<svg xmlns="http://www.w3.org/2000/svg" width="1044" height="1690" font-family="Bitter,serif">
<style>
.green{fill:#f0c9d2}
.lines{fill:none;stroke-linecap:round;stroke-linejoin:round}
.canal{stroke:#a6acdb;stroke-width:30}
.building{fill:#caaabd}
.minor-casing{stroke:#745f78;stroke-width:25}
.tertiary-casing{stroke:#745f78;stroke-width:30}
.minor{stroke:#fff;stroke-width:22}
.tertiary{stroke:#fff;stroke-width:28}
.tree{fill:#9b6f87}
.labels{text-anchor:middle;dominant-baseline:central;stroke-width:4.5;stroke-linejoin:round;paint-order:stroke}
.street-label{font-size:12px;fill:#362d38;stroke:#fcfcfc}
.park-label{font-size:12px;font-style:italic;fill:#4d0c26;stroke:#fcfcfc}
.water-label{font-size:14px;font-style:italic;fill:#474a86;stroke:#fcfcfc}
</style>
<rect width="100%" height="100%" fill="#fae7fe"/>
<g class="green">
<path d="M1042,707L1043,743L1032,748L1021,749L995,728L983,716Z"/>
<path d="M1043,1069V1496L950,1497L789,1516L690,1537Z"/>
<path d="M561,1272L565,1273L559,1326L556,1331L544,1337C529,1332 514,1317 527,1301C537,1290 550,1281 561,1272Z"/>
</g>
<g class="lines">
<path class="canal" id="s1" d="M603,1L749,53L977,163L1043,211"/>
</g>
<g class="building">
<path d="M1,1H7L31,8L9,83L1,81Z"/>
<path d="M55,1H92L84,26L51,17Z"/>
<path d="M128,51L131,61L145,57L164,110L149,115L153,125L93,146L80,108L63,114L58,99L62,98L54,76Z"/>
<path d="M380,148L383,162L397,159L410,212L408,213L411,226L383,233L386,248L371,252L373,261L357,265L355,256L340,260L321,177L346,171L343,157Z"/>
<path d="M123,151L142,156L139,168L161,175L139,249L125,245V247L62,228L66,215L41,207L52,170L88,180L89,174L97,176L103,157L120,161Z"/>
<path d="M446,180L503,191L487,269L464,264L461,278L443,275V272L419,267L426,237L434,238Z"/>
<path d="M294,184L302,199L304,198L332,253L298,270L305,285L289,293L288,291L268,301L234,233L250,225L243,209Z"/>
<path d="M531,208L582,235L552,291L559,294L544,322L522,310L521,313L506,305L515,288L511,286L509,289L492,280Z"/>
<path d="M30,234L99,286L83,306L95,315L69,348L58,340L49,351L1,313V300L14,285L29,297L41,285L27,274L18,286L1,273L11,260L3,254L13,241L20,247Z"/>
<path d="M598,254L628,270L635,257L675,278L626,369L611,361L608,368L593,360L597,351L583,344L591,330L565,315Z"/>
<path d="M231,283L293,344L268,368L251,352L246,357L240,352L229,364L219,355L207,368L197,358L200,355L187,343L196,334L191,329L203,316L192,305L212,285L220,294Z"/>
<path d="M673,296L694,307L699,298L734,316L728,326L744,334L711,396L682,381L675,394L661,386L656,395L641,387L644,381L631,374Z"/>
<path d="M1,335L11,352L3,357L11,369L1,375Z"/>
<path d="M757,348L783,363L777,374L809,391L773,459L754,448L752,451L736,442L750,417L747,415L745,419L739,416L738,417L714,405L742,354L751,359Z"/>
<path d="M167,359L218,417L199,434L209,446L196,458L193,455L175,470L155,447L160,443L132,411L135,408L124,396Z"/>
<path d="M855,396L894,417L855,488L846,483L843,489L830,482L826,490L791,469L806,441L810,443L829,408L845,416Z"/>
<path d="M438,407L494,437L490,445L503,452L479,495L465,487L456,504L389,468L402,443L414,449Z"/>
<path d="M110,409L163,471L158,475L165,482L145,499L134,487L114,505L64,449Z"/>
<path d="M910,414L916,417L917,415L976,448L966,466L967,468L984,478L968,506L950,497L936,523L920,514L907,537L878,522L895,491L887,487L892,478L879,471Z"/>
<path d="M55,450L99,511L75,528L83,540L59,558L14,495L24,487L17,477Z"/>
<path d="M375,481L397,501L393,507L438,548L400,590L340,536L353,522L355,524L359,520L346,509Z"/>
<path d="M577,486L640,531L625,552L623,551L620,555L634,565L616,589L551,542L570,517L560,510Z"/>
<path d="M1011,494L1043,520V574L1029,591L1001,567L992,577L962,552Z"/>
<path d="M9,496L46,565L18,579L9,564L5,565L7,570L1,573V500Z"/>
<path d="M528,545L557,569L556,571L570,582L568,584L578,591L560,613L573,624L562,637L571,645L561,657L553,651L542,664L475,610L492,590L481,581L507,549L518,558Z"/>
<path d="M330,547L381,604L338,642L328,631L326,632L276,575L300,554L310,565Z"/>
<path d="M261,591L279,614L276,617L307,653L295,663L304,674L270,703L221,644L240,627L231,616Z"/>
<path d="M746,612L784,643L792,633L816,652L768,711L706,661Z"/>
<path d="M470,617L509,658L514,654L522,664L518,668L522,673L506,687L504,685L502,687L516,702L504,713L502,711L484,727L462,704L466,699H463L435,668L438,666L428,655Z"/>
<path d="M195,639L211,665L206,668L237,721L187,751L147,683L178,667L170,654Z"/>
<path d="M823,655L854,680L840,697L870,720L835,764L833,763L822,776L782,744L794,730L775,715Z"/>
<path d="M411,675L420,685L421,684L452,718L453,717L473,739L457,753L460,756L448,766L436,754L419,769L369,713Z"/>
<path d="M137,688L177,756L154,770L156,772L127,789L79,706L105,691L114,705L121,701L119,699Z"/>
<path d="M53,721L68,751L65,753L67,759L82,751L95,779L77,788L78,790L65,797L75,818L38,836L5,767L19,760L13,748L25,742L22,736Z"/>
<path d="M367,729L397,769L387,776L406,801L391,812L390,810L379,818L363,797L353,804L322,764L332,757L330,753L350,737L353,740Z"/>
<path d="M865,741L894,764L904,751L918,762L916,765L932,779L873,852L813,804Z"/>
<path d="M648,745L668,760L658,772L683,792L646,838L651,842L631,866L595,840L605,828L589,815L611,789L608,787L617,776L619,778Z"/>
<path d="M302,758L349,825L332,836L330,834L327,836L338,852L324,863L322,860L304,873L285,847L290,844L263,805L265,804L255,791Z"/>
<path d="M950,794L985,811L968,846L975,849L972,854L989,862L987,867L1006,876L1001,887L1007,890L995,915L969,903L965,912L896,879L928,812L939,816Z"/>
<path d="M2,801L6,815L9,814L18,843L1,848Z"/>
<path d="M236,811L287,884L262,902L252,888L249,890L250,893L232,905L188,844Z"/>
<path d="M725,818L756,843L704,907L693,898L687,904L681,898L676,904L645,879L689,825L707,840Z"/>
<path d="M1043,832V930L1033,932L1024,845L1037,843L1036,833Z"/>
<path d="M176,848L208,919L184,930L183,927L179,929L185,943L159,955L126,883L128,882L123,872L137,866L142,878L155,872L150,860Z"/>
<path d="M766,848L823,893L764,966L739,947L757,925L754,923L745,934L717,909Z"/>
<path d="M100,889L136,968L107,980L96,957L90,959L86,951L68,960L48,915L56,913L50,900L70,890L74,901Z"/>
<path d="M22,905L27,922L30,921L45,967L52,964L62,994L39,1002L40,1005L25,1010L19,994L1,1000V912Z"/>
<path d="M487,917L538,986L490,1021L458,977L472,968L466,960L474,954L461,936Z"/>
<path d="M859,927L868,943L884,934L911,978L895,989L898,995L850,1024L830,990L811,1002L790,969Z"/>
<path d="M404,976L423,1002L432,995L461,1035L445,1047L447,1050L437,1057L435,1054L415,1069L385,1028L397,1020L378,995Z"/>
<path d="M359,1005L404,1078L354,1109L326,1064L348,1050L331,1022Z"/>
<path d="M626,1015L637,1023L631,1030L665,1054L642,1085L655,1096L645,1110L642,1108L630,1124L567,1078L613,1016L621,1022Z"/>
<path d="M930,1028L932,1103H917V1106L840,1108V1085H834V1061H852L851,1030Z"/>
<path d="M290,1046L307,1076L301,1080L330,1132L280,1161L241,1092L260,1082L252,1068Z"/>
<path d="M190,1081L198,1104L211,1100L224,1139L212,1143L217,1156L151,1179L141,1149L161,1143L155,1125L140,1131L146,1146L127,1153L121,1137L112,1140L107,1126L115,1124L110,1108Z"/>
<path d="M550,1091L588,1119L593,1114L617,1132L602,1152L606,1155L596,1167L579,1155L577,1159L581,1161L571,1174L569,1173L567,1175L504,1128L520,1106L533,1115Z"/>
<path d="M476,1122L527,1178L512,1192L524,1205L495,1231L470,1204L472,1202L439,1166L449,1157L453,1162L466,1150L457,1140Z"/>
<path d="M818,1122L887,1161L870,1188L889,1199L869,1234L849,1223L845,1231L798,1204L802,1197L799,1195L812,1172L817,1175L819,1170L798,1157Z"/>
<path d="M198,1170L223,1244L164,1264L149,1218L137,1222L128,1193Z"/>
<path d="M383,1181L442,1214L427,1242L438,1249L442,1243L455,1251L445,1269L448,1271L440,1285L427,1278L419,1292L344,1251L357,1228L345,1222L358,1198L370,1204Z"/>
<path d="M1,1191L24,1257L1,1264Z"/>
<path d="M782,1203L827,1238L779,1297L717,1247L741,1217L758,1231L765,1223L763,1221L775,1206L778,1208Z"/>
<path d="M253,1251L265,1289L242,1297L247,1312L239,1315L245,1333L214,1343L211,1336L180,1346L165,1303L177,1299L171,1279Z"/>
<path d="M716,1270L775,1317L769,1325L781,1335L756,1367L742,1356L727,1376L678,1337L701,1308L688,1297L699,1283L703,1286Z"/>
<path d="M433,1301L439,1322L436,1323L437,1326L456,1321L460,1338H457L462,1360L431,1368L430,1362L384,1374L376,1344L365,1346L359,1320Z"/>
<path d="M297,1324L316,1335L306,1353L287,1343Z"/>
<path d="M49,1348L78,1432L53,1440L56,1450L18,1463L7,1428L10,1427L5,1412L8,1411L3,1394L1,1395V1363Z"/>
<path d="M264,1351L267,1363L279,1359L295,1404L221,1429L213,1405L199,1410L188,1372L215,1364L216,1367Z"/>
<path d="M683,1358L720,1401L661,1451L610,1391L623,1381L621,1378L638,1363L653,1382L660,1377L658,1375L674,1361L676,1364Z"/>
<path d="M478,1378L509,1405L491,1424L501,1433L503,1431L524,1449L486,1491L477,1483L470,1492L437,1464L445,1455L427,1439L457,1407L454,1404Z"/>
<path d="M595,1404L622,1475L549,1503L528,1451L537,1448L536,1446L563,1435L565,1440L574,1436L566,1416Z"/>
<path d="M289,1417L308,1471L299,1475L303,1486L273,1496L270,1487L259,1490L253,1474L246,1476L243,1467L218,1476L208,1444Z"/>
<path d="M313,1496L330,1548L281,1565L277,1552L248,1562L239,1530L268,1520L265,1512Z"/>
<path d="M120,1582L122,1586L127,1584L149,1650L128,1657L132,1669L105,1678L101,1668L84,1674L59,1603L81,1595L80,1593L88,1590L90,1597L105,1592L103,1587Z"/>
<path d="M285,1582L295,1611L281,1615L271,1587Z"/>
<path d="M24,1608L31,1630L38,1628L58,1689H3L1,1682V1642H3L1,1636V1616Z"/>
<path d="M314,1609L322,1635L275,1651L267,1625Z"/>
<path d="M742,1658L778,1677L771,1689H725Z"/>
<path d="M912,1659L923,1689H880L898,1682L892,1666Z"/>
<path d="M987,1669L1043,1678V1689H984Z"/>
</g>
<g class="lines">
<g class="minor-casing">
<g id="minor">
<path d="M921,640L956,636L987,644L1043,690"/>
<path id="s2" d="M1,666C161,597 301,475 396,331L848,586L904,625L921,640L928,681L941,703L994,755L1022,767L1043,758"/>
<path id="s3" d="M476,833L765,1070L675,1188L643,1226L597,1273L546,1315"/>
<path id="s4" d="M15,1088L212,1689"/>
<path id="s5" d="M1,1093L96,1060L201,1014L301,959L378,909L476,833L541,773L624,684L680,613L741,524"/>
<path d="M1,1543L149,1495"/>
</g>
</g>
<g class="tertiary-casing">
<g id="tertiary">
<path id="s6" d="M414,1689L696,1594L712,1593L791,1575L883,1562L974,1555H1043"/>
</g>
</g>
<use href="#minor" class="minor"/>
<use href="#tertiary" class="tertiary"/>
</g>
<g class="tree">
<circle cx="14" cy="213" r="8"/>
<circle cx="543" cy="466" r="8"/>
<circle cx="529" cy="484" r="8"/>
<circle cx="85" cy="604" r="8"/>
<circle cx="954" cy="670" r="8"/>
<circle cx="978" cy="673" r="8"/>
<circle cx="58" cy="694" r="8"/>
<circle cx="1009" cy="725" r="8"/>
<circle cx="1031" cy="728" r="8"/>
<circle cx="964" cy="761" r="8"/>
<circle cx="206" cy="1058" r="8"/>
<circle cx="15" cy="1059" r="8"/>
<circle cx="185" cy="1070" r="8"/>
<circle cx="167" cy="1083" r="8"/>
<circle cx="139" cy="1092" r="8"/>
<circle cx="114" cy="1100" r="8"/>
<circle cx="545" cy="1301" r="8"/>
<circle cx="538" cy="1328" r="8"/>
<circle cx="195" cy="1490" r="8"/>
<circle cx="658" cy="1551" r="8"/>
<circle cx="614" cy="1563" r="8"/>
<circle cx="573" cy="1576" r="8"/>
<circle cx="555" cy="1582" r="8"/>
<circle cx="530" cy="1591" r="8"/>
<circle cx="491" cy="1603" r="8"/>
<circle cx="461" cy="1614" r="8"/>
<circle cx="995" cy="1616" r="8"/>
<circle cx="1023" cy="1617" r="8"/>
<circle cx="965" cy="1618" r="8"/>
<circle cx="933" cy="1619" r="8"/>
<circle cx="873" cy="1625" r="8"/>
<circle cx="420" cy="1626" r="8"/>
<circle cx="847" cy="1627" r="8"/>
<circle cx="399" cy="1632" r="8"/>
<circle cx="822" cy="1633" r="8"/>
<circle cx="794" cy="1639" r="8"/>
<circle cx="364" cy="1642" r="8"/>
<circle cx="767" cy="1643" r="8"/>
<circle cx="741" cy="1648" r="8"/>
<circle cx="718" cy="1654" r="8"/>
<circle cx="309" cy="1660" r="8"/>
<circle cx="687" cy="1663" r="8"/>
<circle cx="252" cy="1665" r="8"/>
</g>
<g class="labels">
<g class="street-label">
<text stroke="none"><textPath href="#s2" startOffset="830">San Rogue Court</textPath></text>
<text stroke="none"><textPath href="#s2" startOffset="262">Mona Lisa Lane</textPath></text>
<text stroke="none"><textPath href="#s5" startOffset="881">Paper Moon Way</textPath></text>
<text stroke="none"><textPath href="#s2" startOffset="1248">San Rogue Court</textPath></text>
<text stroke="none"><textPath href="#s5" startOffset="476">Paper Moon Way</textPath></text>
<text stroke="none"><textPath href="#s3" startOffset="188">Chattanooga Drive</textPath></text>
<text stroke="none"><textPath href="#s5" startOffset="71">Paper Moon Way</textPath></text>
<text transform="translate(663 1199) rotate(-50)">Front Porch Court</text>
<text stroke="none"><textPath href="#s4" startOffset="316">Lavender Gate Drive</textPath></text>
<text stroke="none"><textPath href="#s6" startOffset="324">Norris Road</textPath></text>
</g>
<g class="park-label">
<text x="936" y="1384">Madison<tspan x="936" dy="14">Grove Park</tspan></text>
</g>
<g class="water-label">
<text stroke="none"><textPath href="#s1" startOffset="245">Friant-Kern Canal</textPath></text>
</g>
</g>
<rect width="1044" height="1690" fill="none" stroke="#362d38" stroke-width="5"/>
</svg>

---+---

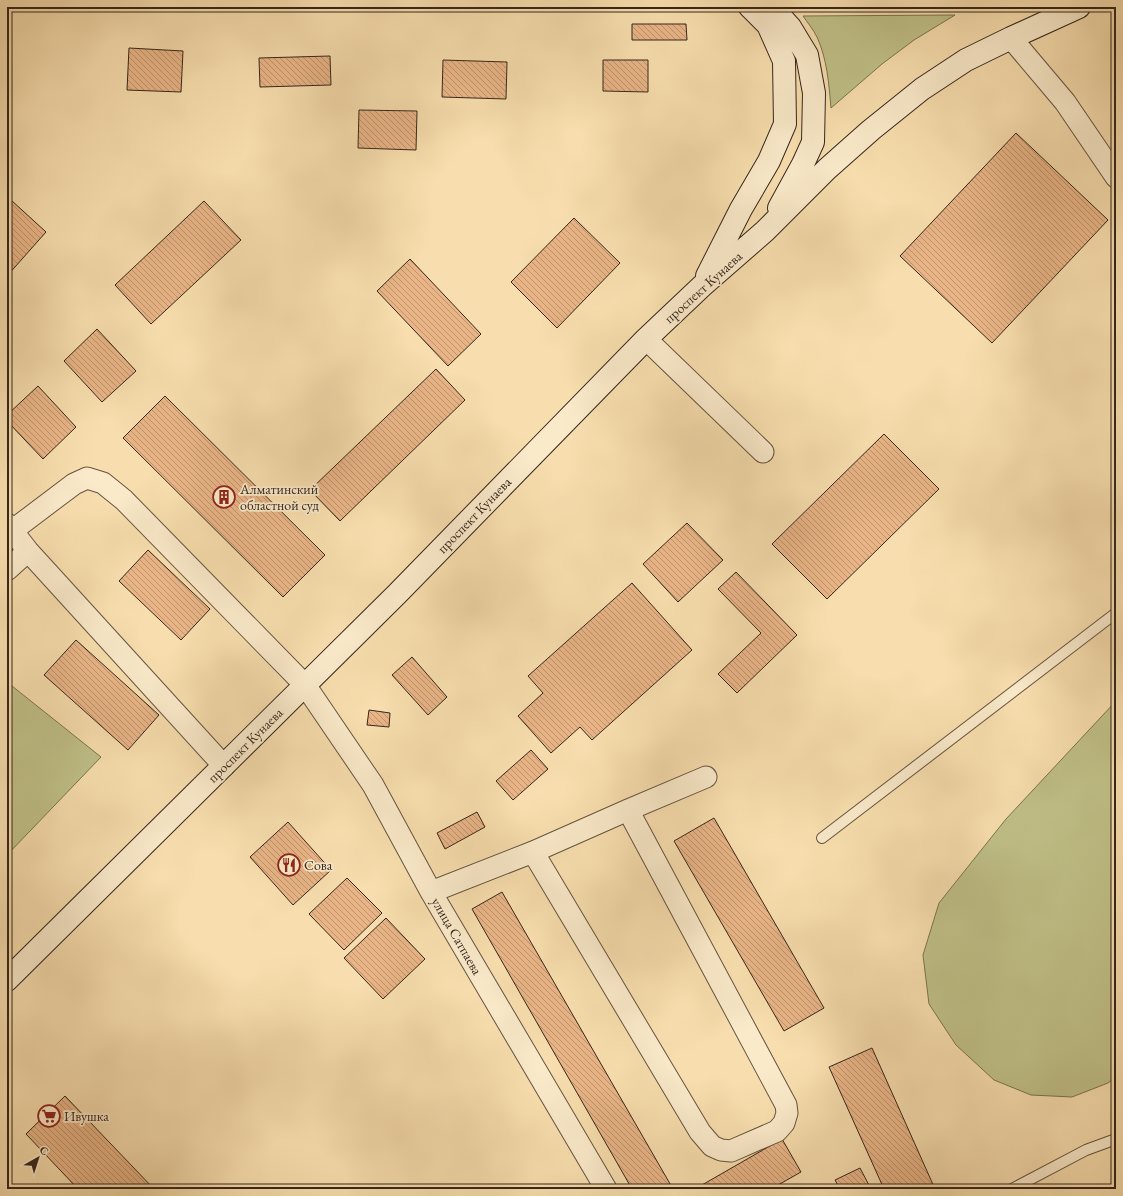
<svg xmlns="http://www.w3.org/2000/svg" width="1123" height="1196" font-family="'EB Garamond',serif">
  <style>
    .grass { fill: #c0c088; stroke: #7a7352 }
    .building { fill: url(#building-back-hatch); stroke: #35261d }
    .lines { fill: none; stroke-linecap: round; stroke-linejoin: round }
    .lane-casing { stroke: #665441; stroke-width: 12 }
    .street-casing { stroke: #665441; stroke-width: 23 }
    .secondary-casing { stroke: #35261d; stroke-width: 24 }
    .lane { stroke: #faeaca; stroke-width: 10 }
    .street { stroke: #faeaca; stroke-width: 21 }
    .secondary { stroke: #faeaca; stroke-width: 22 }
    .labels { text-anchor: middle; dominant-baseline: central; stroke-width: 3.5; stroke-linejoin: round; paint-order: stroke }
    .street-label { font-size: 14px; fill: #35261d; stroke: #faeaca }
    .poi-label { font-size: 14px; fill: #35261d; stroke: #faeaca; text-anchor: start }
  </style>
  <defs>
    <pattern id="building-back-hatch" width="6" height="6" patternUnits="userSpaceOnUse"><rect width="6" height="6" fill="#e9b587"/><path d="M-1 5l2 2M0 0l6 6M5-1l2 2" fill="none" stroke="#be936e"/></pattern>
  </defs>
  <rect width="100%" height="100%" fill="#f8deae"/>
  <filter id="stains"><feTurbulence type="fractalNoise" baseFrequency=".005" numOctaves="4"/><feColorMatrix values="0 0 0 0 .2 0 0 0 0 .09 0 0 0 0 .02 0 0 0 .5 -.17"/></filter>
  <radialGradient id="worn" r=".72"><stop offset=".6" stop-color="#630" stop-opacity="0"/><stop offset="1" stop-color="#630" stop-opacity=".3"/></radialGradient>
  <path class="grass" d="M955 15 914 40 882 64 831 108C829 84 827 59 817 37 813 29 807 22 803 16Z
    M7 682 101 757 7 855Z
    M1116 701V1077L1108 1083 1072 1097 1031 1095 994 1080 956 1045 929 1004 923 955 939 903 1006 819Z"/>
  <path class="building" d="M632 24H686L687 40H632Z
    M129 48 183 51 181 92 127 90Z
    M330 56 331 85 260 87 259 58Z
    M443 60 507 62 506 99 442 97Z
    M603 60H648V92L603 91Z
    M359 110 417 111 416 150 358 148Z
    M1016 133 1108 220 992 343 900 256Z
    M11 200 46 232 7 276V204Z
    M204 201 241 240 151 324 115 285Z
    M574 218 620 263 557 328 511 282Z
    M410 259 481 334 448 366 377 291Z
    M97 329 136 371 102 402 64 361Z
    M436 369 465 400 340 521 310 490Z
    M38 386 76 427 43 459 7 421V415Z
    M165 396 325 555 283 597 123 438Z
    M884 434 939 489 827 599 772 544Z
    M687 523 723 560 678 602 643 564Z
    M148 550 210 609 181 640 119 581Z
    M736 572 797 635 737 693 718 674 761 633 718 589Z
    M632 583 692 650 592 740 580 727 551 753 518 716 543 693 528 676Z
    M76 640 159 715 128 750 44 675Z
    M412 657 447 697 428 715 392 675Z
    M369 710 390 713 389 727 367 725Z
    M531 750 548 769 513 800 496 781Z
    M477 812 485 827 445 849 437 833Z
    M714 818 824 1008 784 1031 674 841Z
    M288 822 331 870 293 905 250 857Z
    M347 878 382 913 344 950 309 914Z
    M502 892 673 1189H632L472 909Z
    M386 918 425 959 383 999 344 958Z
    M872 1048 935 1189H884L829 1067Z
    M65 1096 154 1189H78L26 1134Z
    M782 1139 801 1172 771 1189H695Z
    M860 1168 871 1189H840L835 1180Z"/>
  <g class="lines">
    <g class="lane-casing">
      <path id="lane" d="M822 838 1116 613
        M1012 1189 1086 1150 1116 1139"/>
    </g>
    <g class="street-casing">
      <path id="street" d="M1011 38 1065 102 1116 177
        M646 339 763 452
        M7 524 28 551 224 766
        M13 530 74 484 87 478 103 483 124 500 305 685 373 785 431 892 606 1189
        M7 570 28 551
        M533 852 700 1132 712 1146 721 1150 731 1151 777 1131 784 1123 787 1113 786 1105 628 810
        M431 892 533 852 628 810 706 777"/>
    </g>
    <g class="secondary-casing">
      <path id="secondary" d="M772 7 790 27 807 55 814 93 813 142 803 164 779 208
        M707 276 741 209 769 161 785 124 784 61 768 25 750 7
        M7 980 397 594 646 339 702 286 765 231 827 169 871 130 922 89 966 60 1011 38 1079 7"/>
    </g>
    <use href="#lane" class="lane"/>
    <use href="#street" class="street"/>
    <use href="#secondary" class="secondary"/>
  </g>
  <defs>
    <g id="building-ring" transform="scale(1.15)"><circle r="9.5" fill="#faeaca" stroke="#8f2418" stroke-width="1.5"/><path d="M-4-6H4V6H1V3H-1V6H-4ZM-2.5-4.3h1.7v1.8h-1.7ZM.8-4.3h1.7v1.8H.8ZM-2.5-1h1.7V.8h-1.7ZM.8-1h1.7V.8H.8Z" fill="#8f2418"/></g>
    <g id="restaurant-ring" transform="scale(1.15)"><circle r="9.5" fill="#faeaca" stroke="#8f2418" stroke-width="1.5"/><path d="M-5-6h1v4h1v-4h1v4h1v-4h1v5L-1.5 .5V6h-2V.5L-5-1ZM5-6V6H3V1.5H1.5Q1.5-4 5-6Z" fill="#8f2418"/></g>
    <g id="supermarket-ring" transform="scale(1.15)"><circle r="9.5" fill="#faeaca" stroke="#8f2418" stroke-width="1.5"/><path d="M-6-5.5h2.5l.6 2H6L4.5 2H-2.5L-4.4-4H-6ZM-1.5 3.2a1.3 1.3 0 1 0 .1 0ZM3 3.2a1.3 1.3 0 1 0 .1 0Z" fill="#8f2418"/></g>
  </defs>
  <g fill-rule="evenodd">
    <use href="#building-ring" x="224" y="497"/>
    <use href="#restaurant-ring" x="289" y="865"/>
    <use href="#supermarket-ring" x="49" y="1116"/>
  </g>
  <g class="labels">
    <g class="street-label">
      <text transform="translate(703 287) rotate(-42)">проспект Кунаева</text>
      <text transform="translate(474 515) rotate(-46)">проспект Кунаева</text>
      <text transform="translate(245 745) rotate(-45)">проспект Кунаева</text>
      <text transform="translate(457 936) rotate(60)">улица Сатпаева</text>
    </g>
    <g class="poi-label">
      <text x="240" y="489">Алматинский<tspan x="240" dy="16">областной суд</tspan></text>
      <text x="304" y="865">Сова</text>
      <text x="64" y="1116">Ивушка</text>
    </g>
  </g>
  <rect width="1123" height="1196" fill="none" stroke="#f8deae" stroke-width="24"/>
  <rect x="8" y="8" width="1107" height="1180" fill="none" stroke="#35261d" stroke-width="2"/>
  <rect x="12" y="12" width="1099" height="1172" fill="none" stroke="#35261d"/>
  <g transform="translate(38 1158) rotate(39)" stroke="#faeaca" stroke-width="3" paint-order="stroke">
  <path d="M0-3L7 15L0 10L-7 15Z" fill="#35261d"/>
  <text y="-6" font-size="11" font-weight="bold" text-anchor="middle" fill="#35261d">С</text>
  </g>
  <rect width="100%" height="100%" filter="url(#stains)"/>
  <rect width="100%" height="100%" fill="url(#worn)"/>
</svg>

---+---

Which lines above contain the word "worn"? Show each of them.

[RESULT FOR THIS EXERCISE]:
  <radialGradient id="worn" r=".72"><stop offset=".6" stop-color="#630" stop-opacity="0"/><stop offset="1" stop-color="#630" stop-opacity=".3"/></radialGradient>
  <rect width="100%" height="100%" fill="url(#worn)"/>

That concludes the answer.